In the summer of 1995, the summer after the strike, the summer after the year there was no World Series but I own a 1994 World Series baseball, I worked at Logan Valley Christian Retreat near Ellington, Missouri. For years, my youth minister took my youth group to Logan Valley to get away from the crazy busy-ness of life, to find quiet time for rest and reflection and renewal and recreation. I liked Logan Valley for the high ropes course experiences, the amazing food — burgers and steak and desserts — and the phenomenal staff. I can’t believe I thought pre-cell-phone-no-home-internet-no-laptop-no-kids life was busy in 1995.
That summer of 1995, there weren’t any campers scheduled over the July 4th holiday, so Dave took the summer staff on a day trip to St. Louis. I am almost positive that trip is the only St. Louis Cardinals game I’ve ever attended in St. Louis. Of course, I’ve seen the Royals beat the Cardinals multiple times in Kansas City. And, maybe, I’ve seen the Royals lose to Cardinals multiple times in KC as well. In 1995, however, the Cardinals weren’t that great and especially so that day. Some guy named Martinez was pitching for the Expos and shut them out.
For thirty summers now, Dave and his family have served campers at Logan Valley without sickness or injury, which I think is nigh miraculous. They have facilitated team-building experiences on the low ropes course and challenged kids to step out of comfort zones on the high ropes course, rock wall, and zipline. Dave and his family have made considerable sacrifices to live in the middle of the Mark Twain Forest and create a sacred space where kids of all ages can hear the invitation of Jesus to live into God’s Great Story.
Two weeks ago, Sophie and Jamie went to Logan Valley with the youth group from our church for camp. Jamie came home last Friday; Sophie stayed to work on staff for another week — washing dishes and fixing meals and cleaning cabins and going on float trips and learning how to make all the desserts. Jamie and I made a day-trip out of the 175-mile (one-way) journey to bring Sophie home.

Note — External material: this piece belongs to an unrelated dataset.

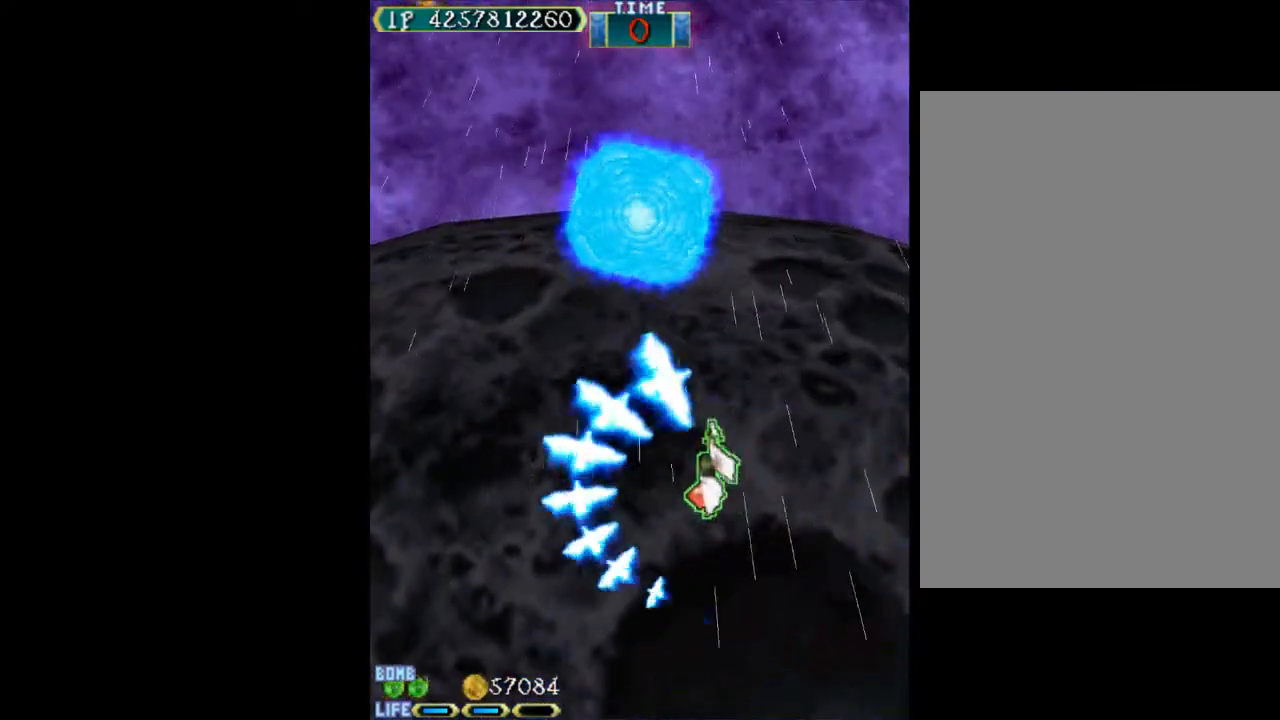
{"keys": ["up", "w"], "events": [[117, "up", "up"], [250, "up", "down"], [383, "left", "up"]]}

Sophie greeted us with hugs and smiles and I am positive she’s grown at least an inch in the last week. Dave greeted me with a hug and his glove and an update of the Cardinals score.
Now the hottest day of 2018 at 100 degrees with a heat index of 110, Dave and I walked outside the kitchen and through the natural amphitheater. We played catch on what used to be the softball field.
“It’s been quite some time since I’ve played catch,” he said with a grin.
Dave then told me the story of when he knew something was wrong with his shoulder. He was playing with his dog in St. Louis and picked up a tennis ball and threw it.
“I felt it immediately,” he said.
That is a fear of mine this year, that I’ll throw a ball, feel a tear or hear a pop, and I’ll be moved to the disabled list without a replacement.
After that incident, still determined to be around the game, Dave’s softball career took off. At one time, he pitched for three different teams. Although I was a pitcher in high school, there is no way I could pitch in softball. I value my knees and shins and face too much and don’t trust my reaction time at all.
We loaded up Sophie’s stuff into the back of the Millennium Falcon, said good-byes, and took off on the dirt road and up the hill past the graveyard. Thirty minutes later, we were in the middle of a storm with dime-to-nickel sized hail exploding on the windshield. I was convinced I’d be calling Stephen (Day #139) tomorrow.
Thankfully, the hail ceased. The windshield survived.
Sophie fell asleep as soon as we hit the highway. I can’t wait to hear her stories of serving at Logan Valley.